HP XC System 3.x Software manual About This Document, Intended Audience, Document Organization

Page 13

About This Document

This document provides information about using the features and functions of the HP XC System Software. It describes how the HP XC user and programming environments differ from standard Linux® system environments. In addition, this manual focuses on building and running applications in the HP XC environment and is intended to guide an application developer to take maximum advantage of HP XC features and functions by providing an understanding of the underlying mechanisms of the HP XC programming environment.

An HP XC system is integrated with several open source software components. Some open source software components are being used for underlying technology, and their deployment is transparent. Some open source software components require user-level documentation, specific to HP XC systems, and that kind of information is included in this document, if required.

HP relies on the documentation provided by the open source developers to supply the information you need to use their products. For links to open source software documentation for products that are integrated with your XC system, see “Supplementary Information” (page 15).

Documentation for third-party hardware and software components that are supported on the HP XC system is supplied by the third-party vendors. However, information about the operation of third-party software is included in this document if the functionality of the third-party component differs from standard behavior when used in the XC environment. In this case, HP XC documentation supersedes information supplied by the third-party vendor. For links to related third-party Web sites, see “Supplementary Information” (page 15).

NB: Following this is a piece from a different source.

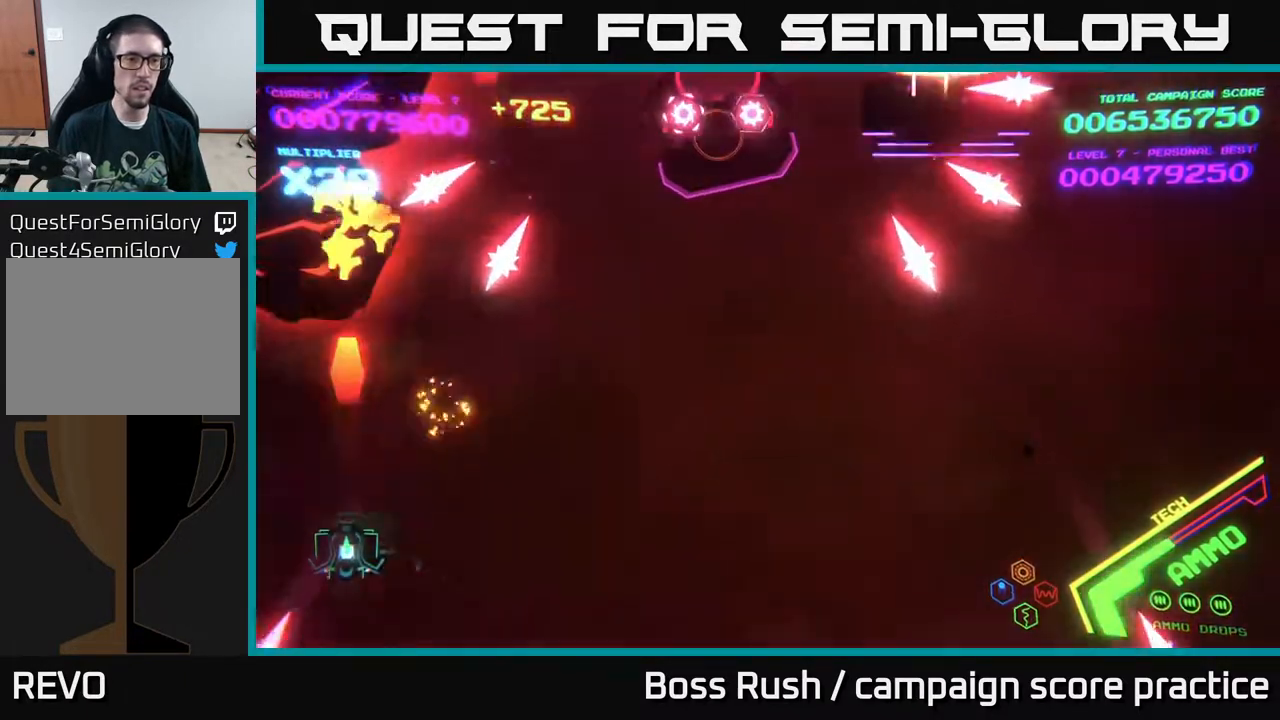
{"buttons": [], "left_stick": "right", "right_stick": "center", "events": [[17, "left_stick", "down-left"], [67, "X", "down"], [150, "X", "up"], [200, "X", "down"], [200, "left_stick", "down-right"], [300, "X", "up"], [300, "left_stick", "right"]]}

Standard Linux® administrative tasks or the functions provided by standard Linux tools and commands are documented in commercially available Linux reference manuals and on various Web sites. For more information about obtaining documentation for standard Linux administrative tasks and associated topics, see the list of Web sites and additional publications provided in “Related Information” (page 16).

Intended Audience

This document is intended for experienced Linux users who run applications developed by others, and for experienced system or application developers who develop, build, and run application code on an HP XC system.

This document assumes that the user understands, and has experience with, multiprocessor systems and the Message Passing Interface (MPI), and is familiar with HP XC architecture and concepts.

Document Organization

This document is organized as follows:

Chapter 1: Overview of the User Environment (page 19) provides an overview of the HP XC user, programming, and run-time environment.

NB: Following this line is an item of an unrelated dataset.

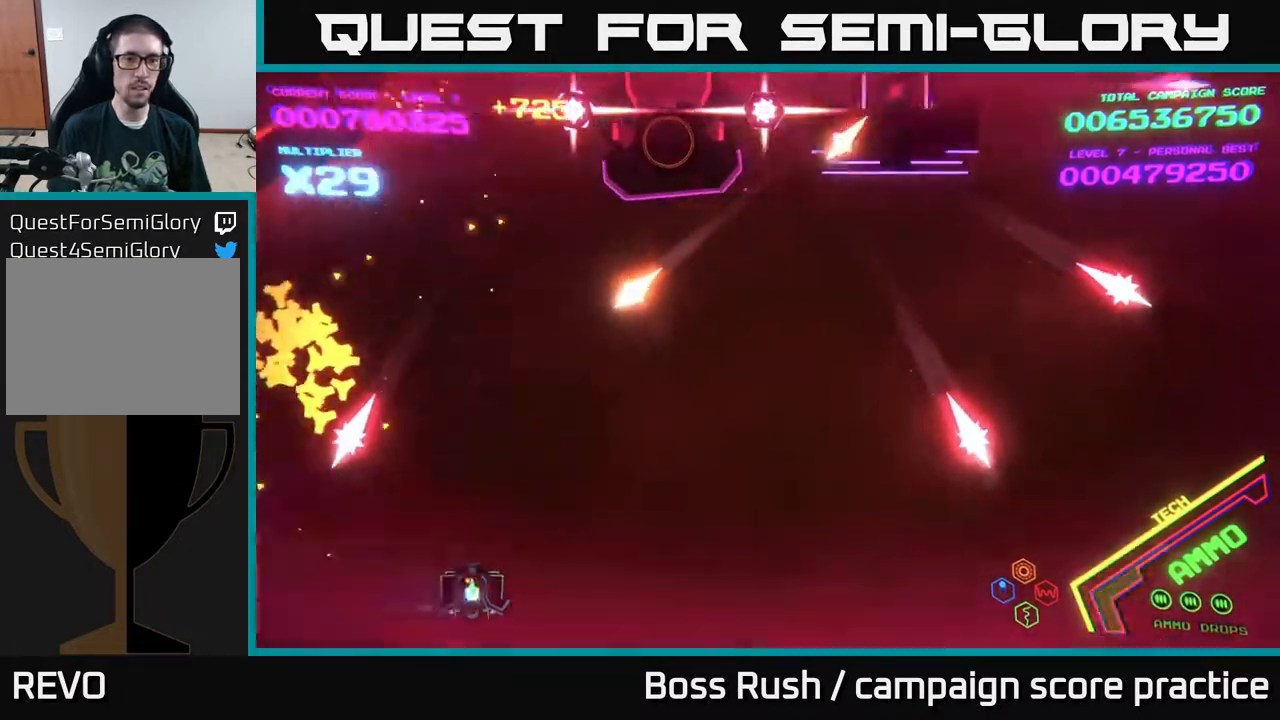
{"buttons": [], "left_stick": "right", "right_stick": "center", "events": []}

Chapter 2: Using the System (page 27) describes how to perform common user tasks on the HP XC system.

Chapter 3: Configuring Your Environment with Modulefiles (page 31) discusses loading, unloading, and creating modulefiles.

Chapter 4: Developing Applications (page 37) describes how to build and run applications on the HP XC system.

Chapter 5: Submitting Jobs (page 45) describes the methods by which jobs are submitted to HP XC system node.

Chapter 6: Debugging Applications (page 53) describes how to debug applications on the HP XC system.

Chapter 7: Tuning Applications (page 59) describes how to tune applications for the HP XC system.

Chapter 8: Using SLURM (page 63) describes how to use SLURM on the HP XC system.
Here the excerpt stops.